Hay una puerta, de rejas, que separa la casa de mis padres de la casa de
mi abuela. Está abierta. Paso al patio exterior. Chumba el perro, pero se
relame al mirarme. La inquilina corre, desde adentro la cortina, y se asoma con
su bebé en brazos. Hace poco estuvo internado, tiene la cabeza distinta a los
otros nenes. La saludo en voz alta, hola, buen día, cómo estás, pero ella acaso
deletrea lo que le digo, pasa al bebé sobre su brazo derecho, le engarza las
piernas y los brazos en ese perfil, y me saluda con la mano ahora libre. Es una
buena mujer. Mamá me dijo que si hoy iba, merendábamos con las galletitas
caseras que había aprendido a hacer la inquilina. “Tiene granas, forma de
corazones, y mucho dulce de leche. Son ricas”.
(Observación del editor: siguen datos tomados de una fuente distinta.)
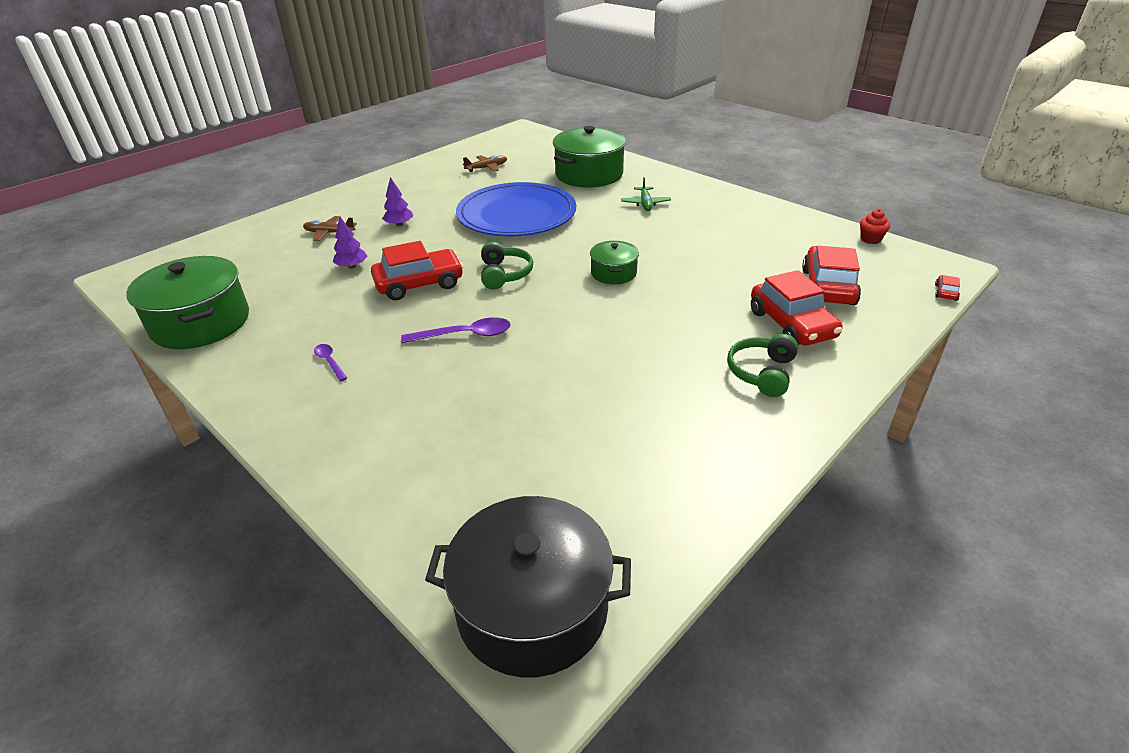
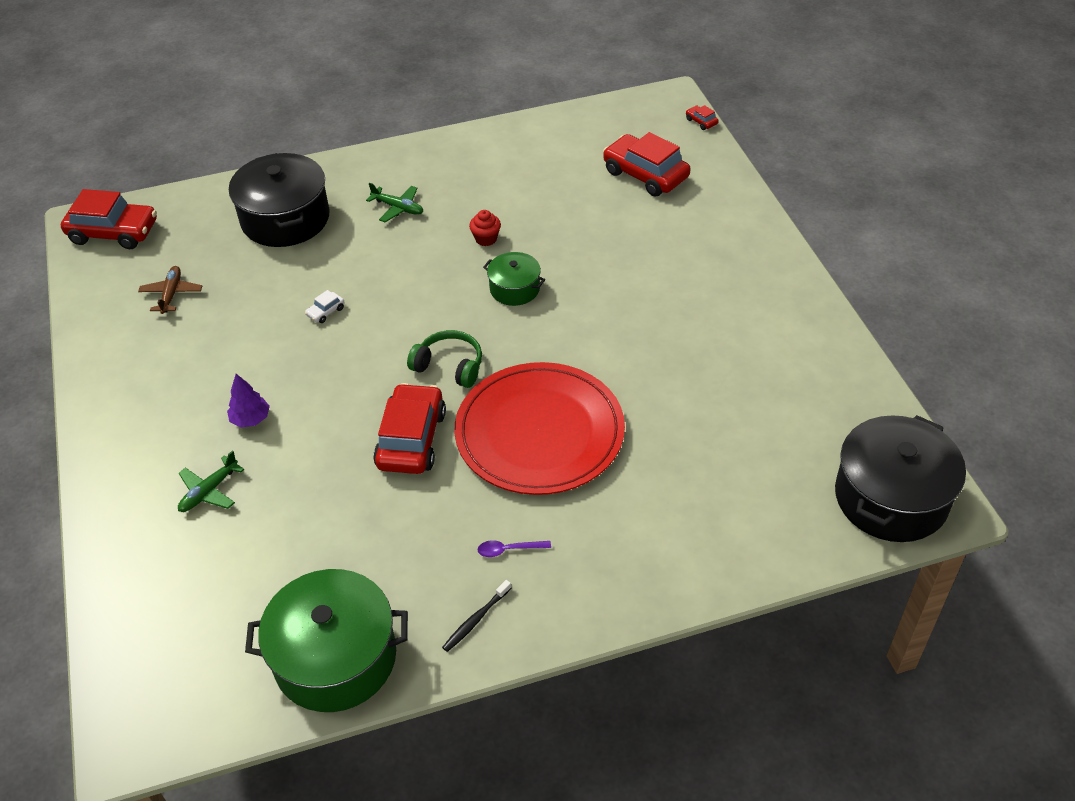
camera: 60 degrees left, 10 degrees up
brown plane [303,216,357,241] -> green plane [178,450,244,512]
purple tree [333,216,367,269] -> none
purple spoon [401,317,511,343] -> red plate [455,362,625,495]
blue plate [456,182,576,236] -> white car [305,290,344,323]
green pot [553,126,626,187] -> black pot [229,153,330,247]
green headphones [727,334,798,397] -> none
red car [751,270,842,346] -> red car moved to [61,189,157,249]
red cupcake [860,209,890,244] -> red cupcake moved to [469,210,501,246]
none -> black toothbrush [442,580,511,652]

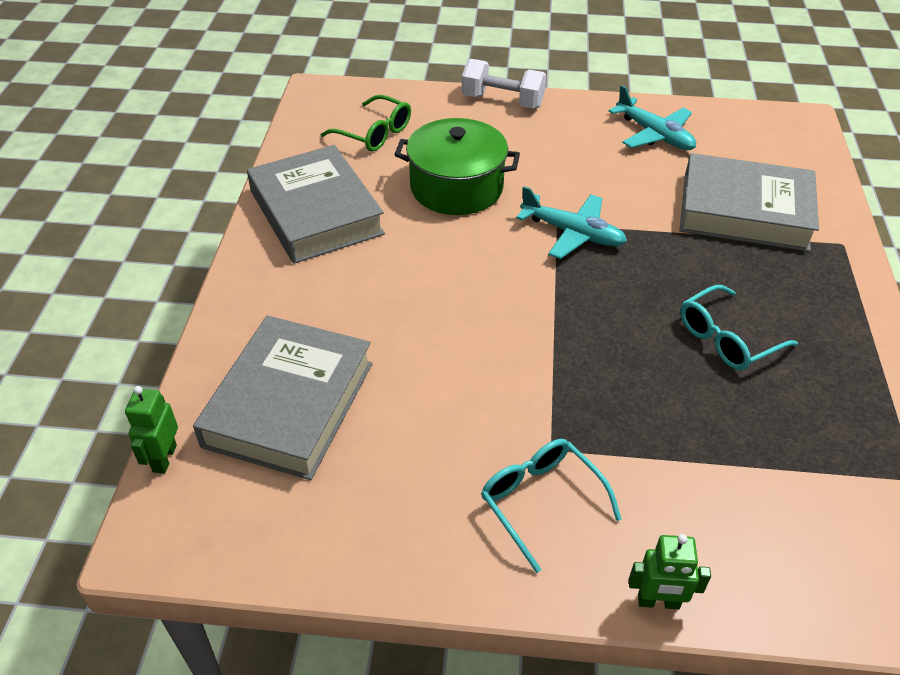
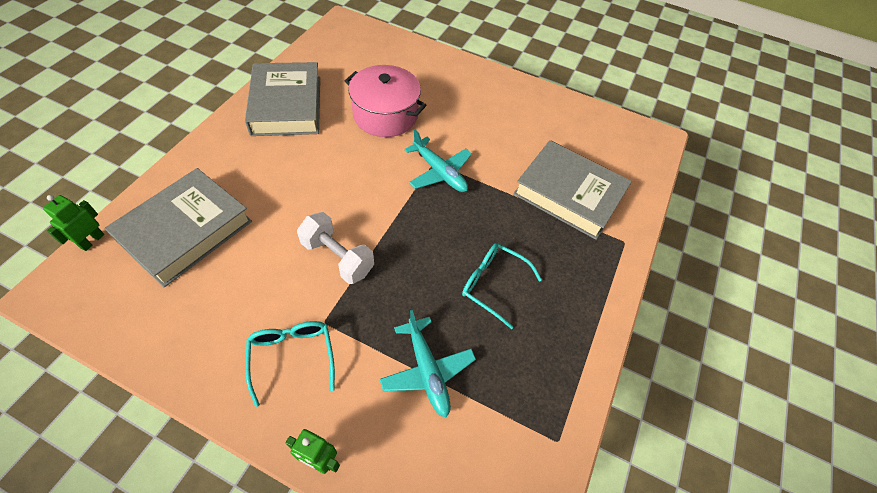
camera: 15 degrees right, 10 degrees up
green glasses [321,95,411,152] -> none
green pot [394,118,520,215] -> pink pot [345,65,426,137]
white dumbbell [462,59,547,108] -> white dumbbell moved to [297,212,374,284]
turquoise plane [608,85,696,150] -> turquoise plane moved to [380,310,476,417]
turquoise glasses [680,285,798,370] -> turquoise glasses turned 45 degrees clockwise [462,243,542,329]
Pero yo voy a ver qué pasa en la casa de mi abuela, si el limonero da
limones como Dios manda, o si se quedan minúsculos, como frutos de decoración.
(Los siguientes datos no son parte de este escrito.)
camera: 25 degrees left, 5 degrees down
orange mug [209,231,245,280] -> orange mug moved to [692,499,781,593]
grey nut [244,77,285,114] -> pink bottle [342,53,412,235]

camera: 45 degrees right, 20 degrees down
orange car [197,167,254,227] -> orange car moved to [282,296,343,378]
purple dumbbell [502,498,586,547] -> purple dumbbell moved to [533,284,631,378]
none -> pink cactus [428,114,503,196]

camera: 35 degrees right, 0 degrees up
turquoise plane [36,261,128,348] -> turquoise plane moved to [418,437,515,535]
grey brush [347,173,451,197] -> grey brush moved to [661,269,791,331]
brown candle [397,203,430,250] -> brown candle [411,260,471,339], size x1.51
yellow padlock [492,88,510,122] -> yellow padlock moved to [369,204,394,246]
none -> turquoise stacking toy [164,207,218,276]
Me quedo largo tiempo en el descanso antes de la puerta de rejas verdes que
siempre está cerrada y que no me atrevo a abrir para indagar si le pusieron
doble vuelta, una vuelta de llave, o un gancho, o está abierta. Me molesta que
las paredes del patio no sean amarillas. A la abuela le gustaba el amarillo y
solía tener reserva de pintura para remendar de tanto en tanto cuando se le
agrietaban las paredes o cuando la tierra de las plantas la esfumaban como
quien frota las partículas de grafito para hacerle sombra a un dibujo. No
subo. Me cuesta entender que hayan cambiado
las cortinas. Son blancas con flores naranjas. Muy llamativa para la casa de mi
abuela. Me gustaban las que ella tenía, las de encaje blanco, las que ella
desprendía gancho por gancho del riel para lavarla cada mes y quedaran blancas,
más blancas que el blanco. No hay nadie hoy. Es hora de la siesta, los
inquilinos deben dormir.
Subo las escaleras, pero no dejo de mirar hacia abajo. Hacia la puerta
de rejas verdes que separa, que me divide, que me dan ganas de bajar corriendo,
abrirla, y forzar el picaporte de bronce de la puerta de madera, y decir hola,
abu, ¿estás tomando mate? Sí, querida, vení; tengo que hacer un puchero, pero
mientras tanto tomamos mate. Y entro entonces a la casa de mi abuela, y ella
está parada frente a la mesa redonda de fórmica blanca, pelando las papas, con
las manos llenas de tierra, como sus paredes esfumadas por el rozar de sus
plantas. Al costado tiene también carnaza cruda, zanahorias, choclo y apio. Me
ceba un mate. Jugamos al ajedrez: sin levantarlo de la mesa, lo arrastra, y pone
la bombilla frente a mi boca. Yo lo tomo. Succiono hasta que hace ruido, y se
lo paso, lo corro, vacío, hacia ella, al lado de la planta de apio. La muerdo,
el apio tiene ese gusto distintivo, ese secreto que es como la impronta de mi
abuela Matilda: detrás de la puerta de rejas verdes, y más detrás, detrás de la
puerta maciza de madera y bronce, mi abuela me espera con unas galletitas
recién hechas, deformes, pero tan ricas que sacian mi hambre aun antes de que
las muerda, desde el olor mismo que irradian hacia todos los costados y a mi
alrededor: olor a esencia de vainilla, a cacao, a harina quemada, a levadura, a
limón. A limón fortificado con hierro, con la viruta oxidada que la abuela
coloca en la tierra, al pie del árbol, arriba de las raíces.